A note I wrote in the margin about our workshop leader. A small-boned woman with dark cropped hair. “She turns the book’s pages, while she speaks, sliding her fingers up and down each page.” Why save that? Save because its on the same page as my observations upon seeing a Memphis friend who tells me the story of her mother’s Black servant whose doctor took her off of lithium and she threw herself into the river. I had forgotten that story.
A 1999 book review by Patricia Hampl in the Los Angeles Times, “In the Court of Memory: Why Augustine’s Passionate Quest to Know Himself and Praise God Matters.” I had scribbled in the margin: Fantastic! Ideas. I don’t remember them. Save.
A Magic Castle guest pass. Trash.
A decades old workshop critique of my short story, “Old River.” Definitely Trash.
A note left on my kitchen table. In huge red letters on a single sheet of paper.
Thanks for the Sequins!
Lynn Redgrave, actress, mother. No longer with us. Canyon nights, crisp cold, our daughters in pink ballet slippers, eyes shining, hair curled, glittery and giddy in the Topanga Nutcracker Ballet.
I underestimated the emotional architecture of my clutter and overestimated my ruthless and unsentimental self. “Possessions stand between me and death,” Pachett writes.
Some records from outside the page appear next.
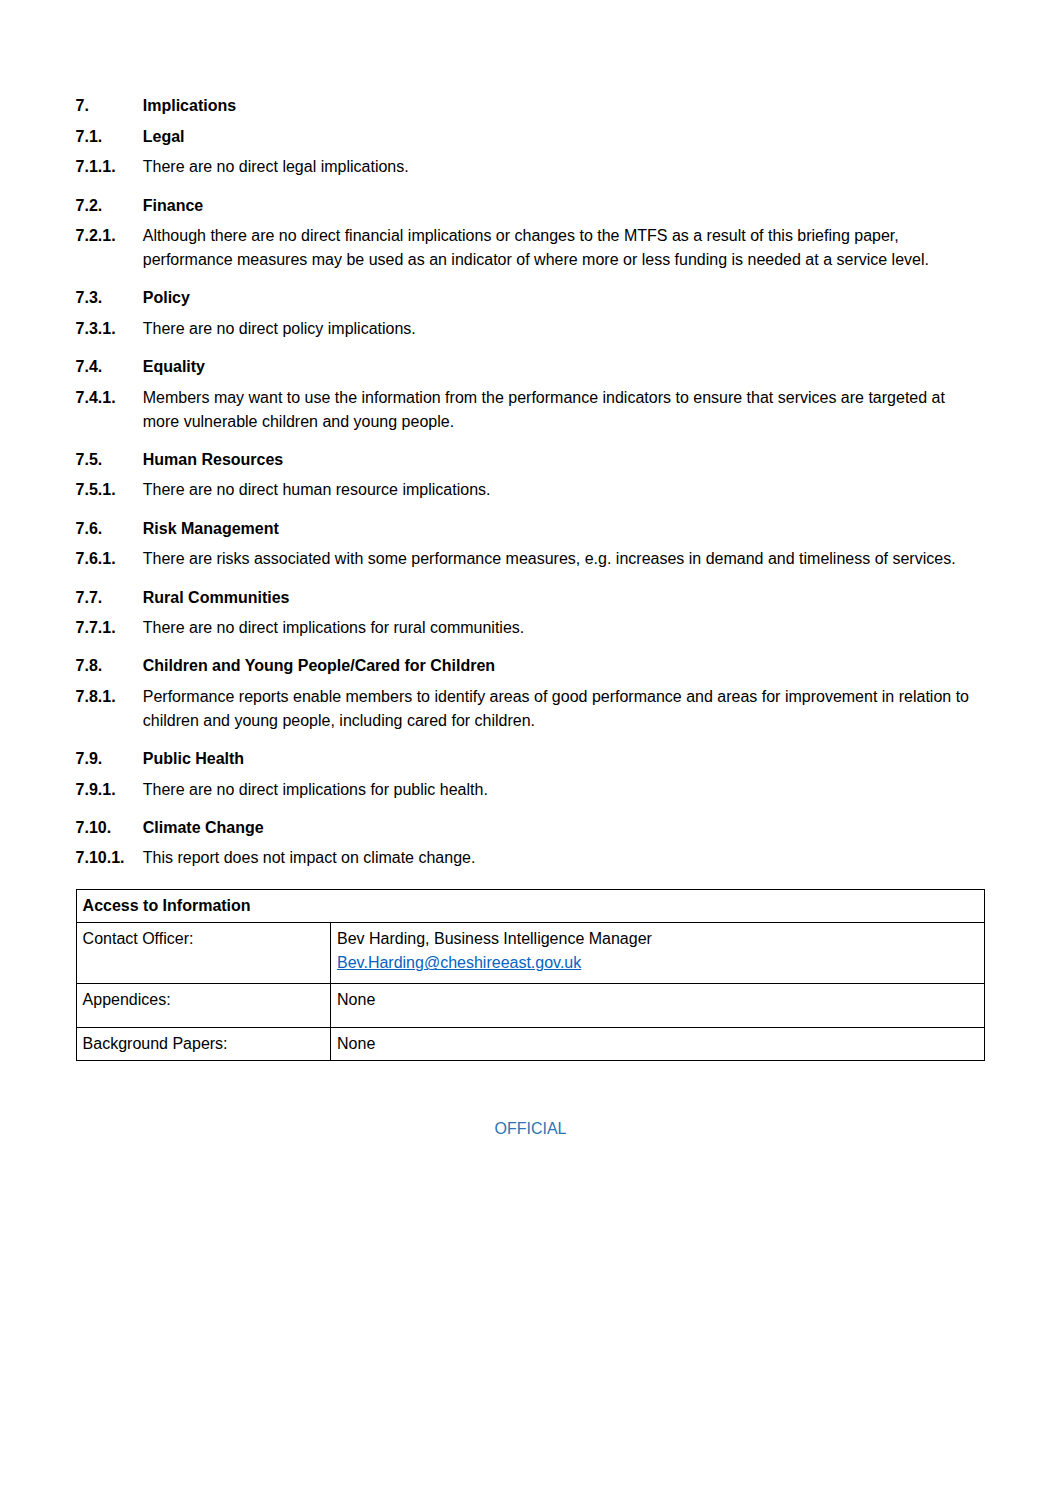7.
Implications
7.1.
Legal
7.1.1.
There are no direct legal implications.
7.2.
Finance
7.2.1.
Although there are no direct financial implications or changes to the MTFS as a result of this briefing paper, performance measures may be used as an indicator of where more or less funding is needed at a service level.
7.3.
Policy
7.3.1.
There are no direct policy implications.
7.4.
Equality
7.4.1.
Members may want to use the information from the performance indicators to ensure that services are targeted at more vulnerable children and young people.
7.5.
Human Resources
7.5.1.
There are no direct human resource implications.
7.6.
Risk Management
7.6.1.
There are risks associated with some performance measures, e.g. increases in demand and timeliness of services.
7.7.
Rural Communities
7.7.1.
There are no direct implications for rural communities.
7.8.
Children and Young People/Cared for Children
7.8.1.
Performance reports enable members to identify areas of good performance and areas for improvement in relation to children and young people, including cared for children.
7.9.
Public Health
7.9.1.
There are no direct implications for public health.
7.10.
Climate Change
7.10.1.
This report does not impact on climate change.
| Access to Information |
| --- |
| Contact Officer: | Bev Harding, Business Intelligence Manager Bev.Harding@cheshireeast.gov.uk |
| Appendices: | None |
| Background Papers: | None |
OFFICIAL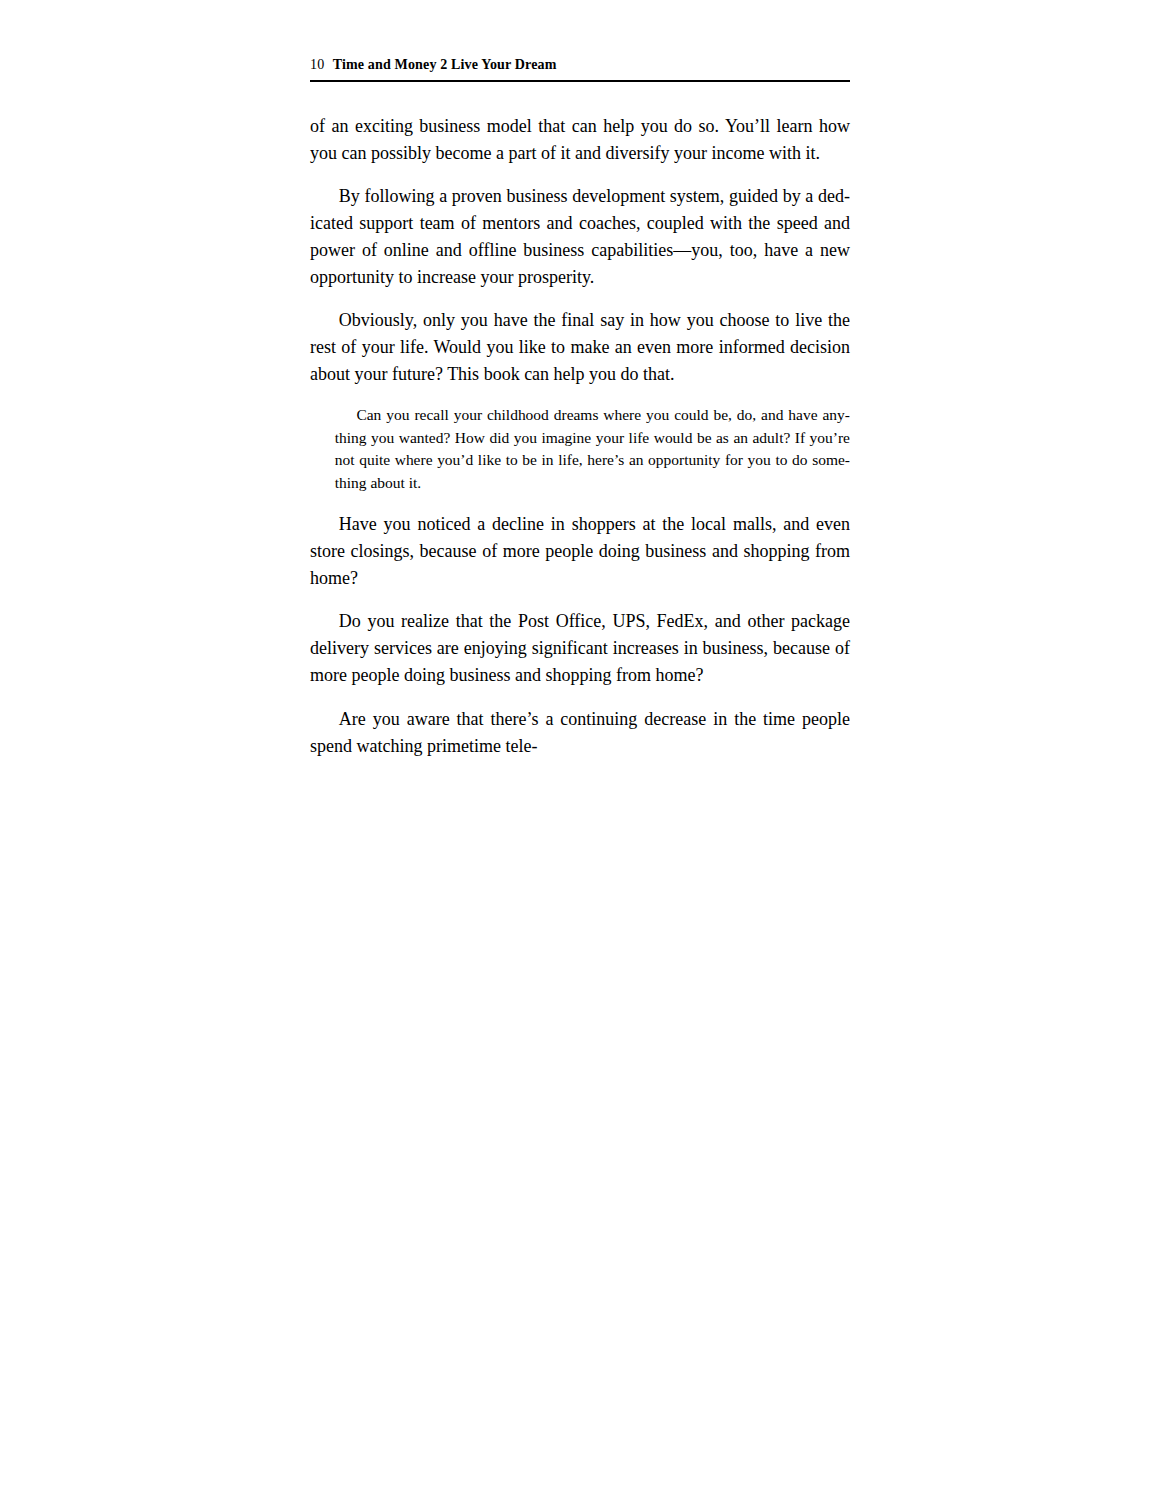10 Time and Money 2 Live Your Dream
of an exciting business model that can help you do so. You’ll learn how you can possibly become a part of it and diversify your income with it.
By following a proven business development system, guided by a dedicated support team of mentors and coaches, coupled with the speed and power of online and offline business capabilities—you, too, have a new opportunity to increase your prosperity.
Obviously, only you have the final say in how you choose to live the rest of your life. Would you like to make an even more informed decision about your future? This book can help you do that.
Can you recall your childhood dreams where you could be, do, and have anything you wanted? How did you imagine your life would be as an adult? If you’re not quite where you’d like to be in life, here’s an opportunity for you to do something about it.
Have you noticed a decline in shoppers at the local malls, and even store closings, because of more people doing business and shopping from home?
Do you realize that the Post Office, UPS, FedEx, and other package delivery services are enjoying significant increases in business, because of more people doing business and shopping from home?
Are you aware that there’s a continuing decrease in the time people spend watching primetime tele-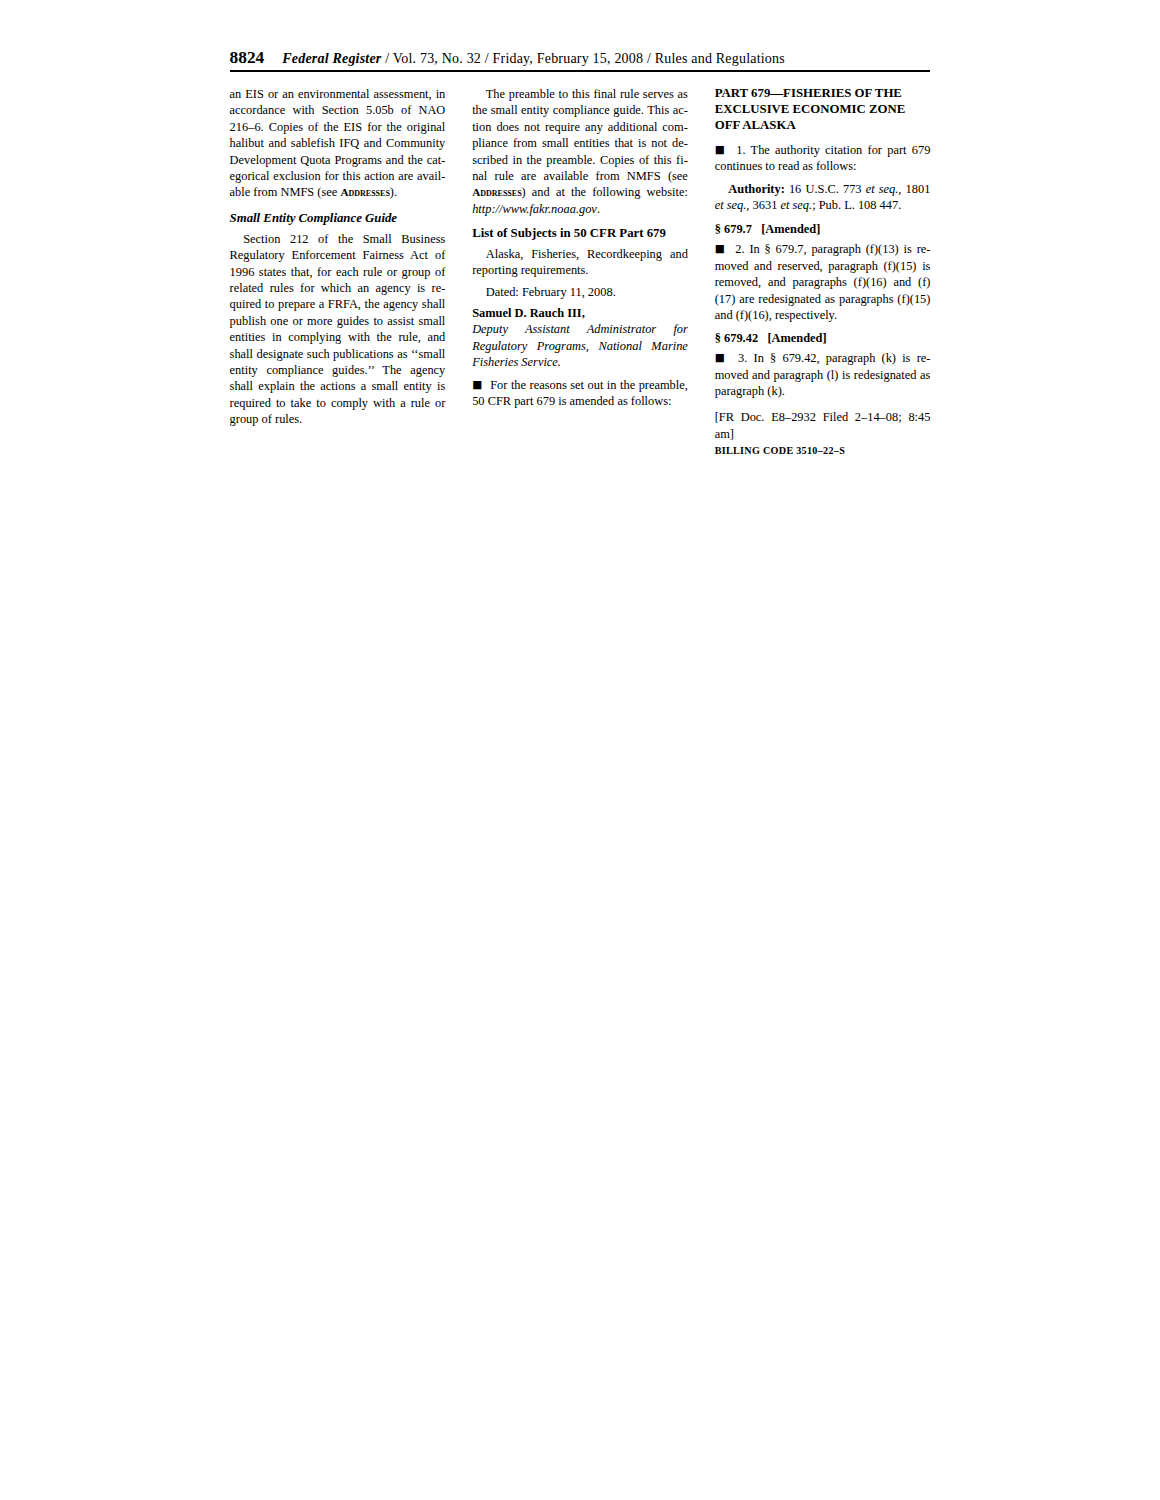8824 Federal Register / Vol. 73, No. 32 / Friday, February 15, 2008 / Rules and Regulations
an EIS or an environmental assessment, in accordance with Section 5.05b of NAO 216–6. Copies of the EIS for the original halibut and sablefish IFQ and Community Development Quota Programs and the categorical exclusion for this action are available from NMFS (see Addresses).
Small Entity Compliance Guide
Section 212 of the Small Business Regulatory Enforcement Fairness Act of 1996 states that, for each rule or group of related rules for which an agency is required to prepare a FRFA, the agency shall publish one or more guides to assist small entities in complying with the rule, and shall designate such publications as ‘‘small entity compliance guides.’’ The agency shall explain the actions a small entity is required to take to comply with a rule or group of rules.
The preamble to this final rule serves as the small entity compliance guide. This action does not require any additional compliance from small entities that is not described in the preamble. Copies of this final rule are available from NMFS (see Addresses) and at the following website: http://www.fakr.noaa.gov.
List of Subjects in 50 CFR Part 679
Alaska, Fisheries, Recordkeeping and reporting requirements.
Dated: February 11, 2008.
Samuel D. Rauch III,
Deputy Assistant Administrator for Regulatory Programs, National Marine Fisheries Service.
■ For the reasons set out in the preamble, 50 CFR part 679 is amended as follows:
PART 679—FISHERIES OF THE EXCLUSIVE ECONOMIC ZONE OFF ALASKA
■ 1. The authority citation for part 679 continues to read as follows:
Authority: 16 U.S.C. 773 et seq., 1801 et seq., 3631 et seq.; Pub. L. 108 447.
§ 679.7 [Amended]
■ 2. In § 679.7, paragraph (f)(13) is removed and reserved, paragraph (f)(15) is removed, and paragraphs (f)(16) and (f)(17) are redesignated as paragraphs (f)(15) and (f)(16), respectively.
§ 679.42 [Amended]
■ 3. In § 679.42, paragraph (k) is removed and paragraph (l) is redesignated as paragraph (k).
[FR Doc. E8–2932 Filed 2–14–08; 8:45 am]
BILLING CODE 3510–22–S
I close the folder and slip it back on the shelf. If there is a time when I ramble through a folder of scraps and feel nothing, remember nothing—into the trash bin it goes.
Next time tackle the kitchen’s sticky spice shelves or the jumble of loveless shoes and boots in my closet. Or maybe by that time I will be a little bit crazier and pick up a scuffed boot and sing, “these boots are made for walking and that’s just what they’ll do. One of these days these boots will walk all over you.” There was that rascal back in Memphis.